**WHAT THIS TASK INVOLVES:** Retype each line of the material exactly, please, skipping any picture in it.
-*-*-
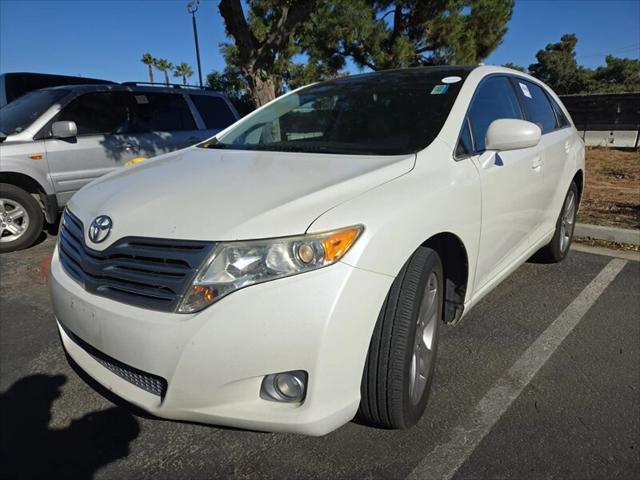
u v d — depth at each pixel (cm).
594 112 1445
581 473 207
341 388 189
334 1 1563
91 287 208
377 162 243
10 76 849
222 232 187
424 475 206
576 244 522
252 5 1433
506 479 204
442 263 263
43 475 207
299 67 1755
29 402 256
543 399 256
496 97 329
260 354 180
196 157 296
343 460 214
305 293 179
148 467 212
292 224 187
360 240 189
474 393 261
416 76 329
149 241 196
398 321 201
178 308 184
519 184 312
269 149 298
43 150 520
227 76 2292
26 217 516
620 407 249
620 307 362
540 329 329
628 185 852
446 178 242
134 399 200
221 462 214
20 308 369
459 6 1633
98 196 247
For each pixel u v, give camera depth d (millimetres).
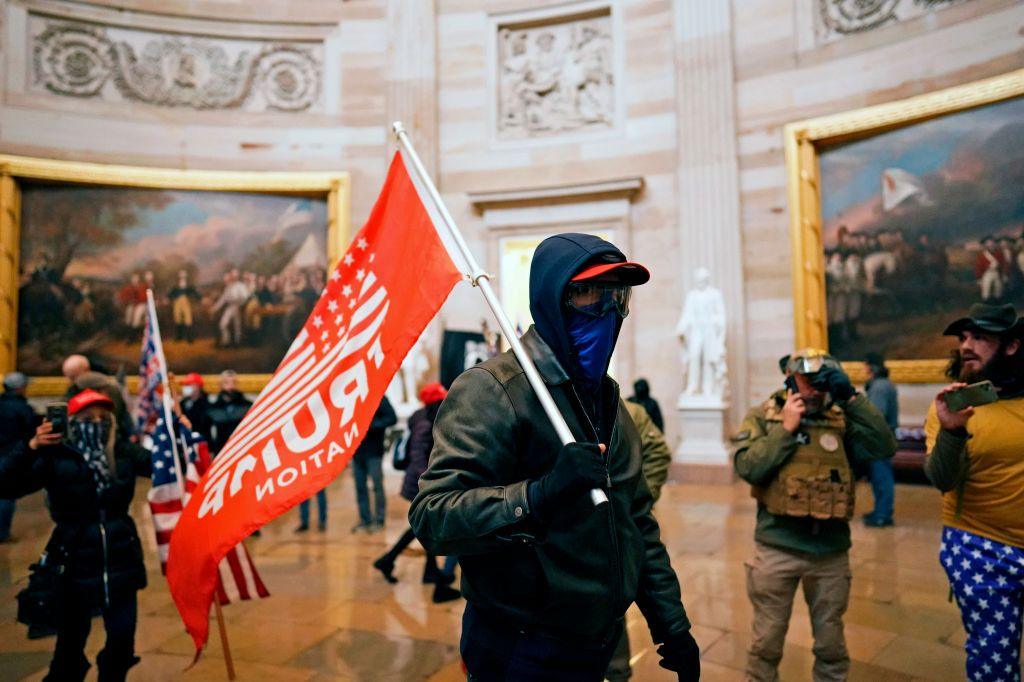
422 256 1967
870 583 4574
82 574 2785
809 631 3840
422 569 5301
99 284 10586
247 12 11312
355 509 7559
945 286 7879
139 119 10867
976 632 2281
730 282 9359
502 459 1410
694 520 6500
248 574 3383
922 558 5094
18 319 10133
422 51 11258
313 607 4449
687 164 9711
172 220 10938
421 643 3854
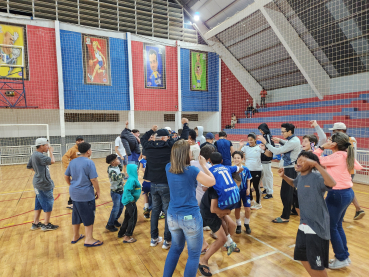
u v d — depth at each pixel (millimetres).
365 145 9109
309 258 2188
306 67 12609
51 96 12250
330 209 2887
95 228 4262
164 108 15406
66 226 4367
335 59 12391
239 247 3488
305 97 14508
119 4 15086
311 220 2186
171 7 16641
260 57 15484
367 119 10039
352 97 12031
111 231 4125
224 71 17359
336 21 11086
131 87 14062
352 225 4230
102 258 3236
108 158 4094
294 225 4266
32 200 6074
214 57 17094
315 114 12391
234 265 3021
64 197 6219
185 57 16016
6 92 11172
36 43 11836
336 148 3020
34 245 3631
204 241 3289
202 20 16812
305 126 12352
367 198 5738
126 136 6680
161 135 3344
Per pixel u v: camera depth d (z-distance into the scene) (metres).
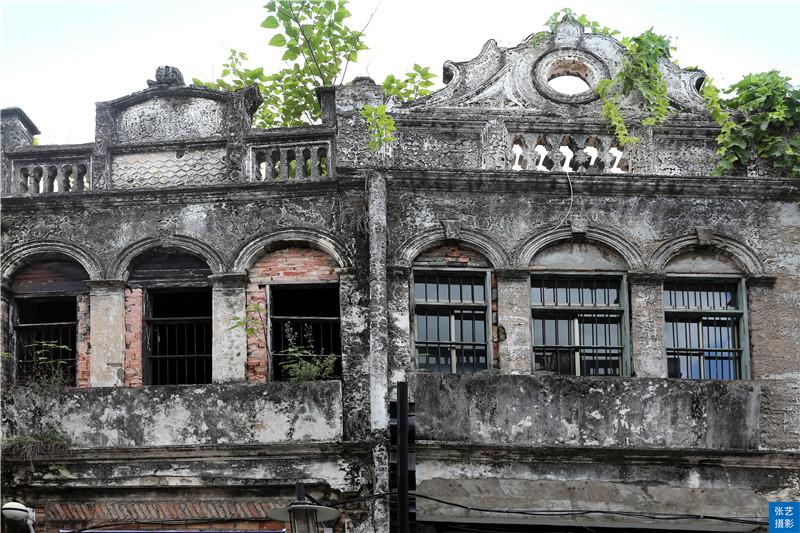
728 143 16.09
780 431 15.38
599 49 16.55
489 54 16.47
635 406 14.98
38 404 14.96
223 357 15.30
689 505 14.58
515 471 14.72
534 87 16.31
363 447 14.64
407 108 16.03
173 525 14.61
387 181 15.59
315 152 15.97
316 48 17.80
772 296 15.80
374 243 15.15
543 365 15.48
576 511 14.07
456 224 15.56
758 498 14.82
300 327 15.83
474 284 15.64
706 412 15.04
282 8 17.22
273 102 19.75
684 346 15.70
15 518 13.59
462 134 15.99
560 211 15.75
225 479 14.62
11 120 16.30
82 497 14.77
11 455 14.74
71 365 15.66
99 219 15.84
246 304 15.54
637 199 15.88
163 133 16.31
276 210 15.73
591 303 15.71
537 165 15.93
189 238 15.68
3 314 15.66
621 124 15.82
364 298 15.34
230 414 14.80
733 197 16.00
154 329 15.73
-*-*-
**ANSWER SECTION:**
u v d — depth at each pixel (cm).
594 112 1445
581 473 207
341 388 189
334 1 1563
91 287 208
377 162 243
10 76 849
222 232 187
424 475 206
576 244 522
252 5 1433
506 479 204
442 263 263
43 475 207
299 67 1755
29 402 256
543 399 256
496 97 329
260 354 180
196 157 296
343 460 214
305 293 179
148 467 212
292 224 187
360 240 189
474 393 261
416 76 329
149 241 196
398 321 201
178 308 184
519 184 312
269 149 298
43 150 520
227 76 2292
26 217 516
620 407 249
620 307 362
540 329 329
628 185 852
446 178 242
134 399 200
221 462 214
20 308 369
459 6 1633
98 196 247
For each pixel u v, give camera depth d (millimetres).
422 256 1967
870 583 4574
82 574 2785
809 631 3840
422 569 5301
99 284 10586
247 12 11312
355 509 7559
945 286 7879
139 119 10867
976 632 2281
730 282 9359
502 459 1410
694 520 6500
248 574 3383
922 558 5094
18 319 10133
422 51 11258
313 607 4449
687 164 9711
172 220 10938
421 643 3854
u v d — depth at each pixel (millimetres).
365 145 9109
309 258 2188
306 67 12609
51 96 12250
330 209 2887
95 228 4262
164 108 15406
66 226 4367
335 59 12391
239 247 3488
305 97 14508
119 4 15086
311 220 2186
171 7 16641
260 57 15484
367 119 10039
352 97 12031
111 231 4125
224 71 17359
336 21 11086
131 87 14062
352 225 4230
102 258 3236
108 158 4094
294 225 4266
32 200 6074
214 57 17094
315 114 12391
234 265 3021
64 197 6219
185 57 16016
6 92 11172
36 43 11836
336 148 3020
34 245 3631
204 241 3289
202 20 16812
305 126 12352
367 198 5738
126 136 6680
161 135 3344
Per pixel u v: camera depth d (z-distance into the scene) (metres).
728 143 16.09
780 431 15.38
599 49 16.55
489 54 16.47
635 406 14.98
38 404 14.96
223 357 15.30
689 505 14.58
515 471 14.72
534 87 16.31
363 447 14.64
407 108 16.03
173 525 14.61
387 181 15.59
315 152 15.97
316 48 17.80
772 296 15.80
374 243 15.15
543 365 15.48
576 511 14.07
456 224 15.56
758 498 14.82
300 327 15.83
474 284 15.64
706 412 15.04
282 8 17.22
273 102 19.75
684 346 15.70
15 518 13.59
462 134 15.99
560 211 15.75
225 479 14.62
11 120 16.30
82 497 14.77
11 455 14.74
71 365 15.66
99 219 15.84
246 304 15.54
637 199 15.88
163 133 16.31
276 210 15.73
591 303 15.71
537 165 15.93
189 238 15.68
3 314 15.66
621 124 15.82
364 298 15.34
230 414 14.80
733 197 16.00
154 329 15.73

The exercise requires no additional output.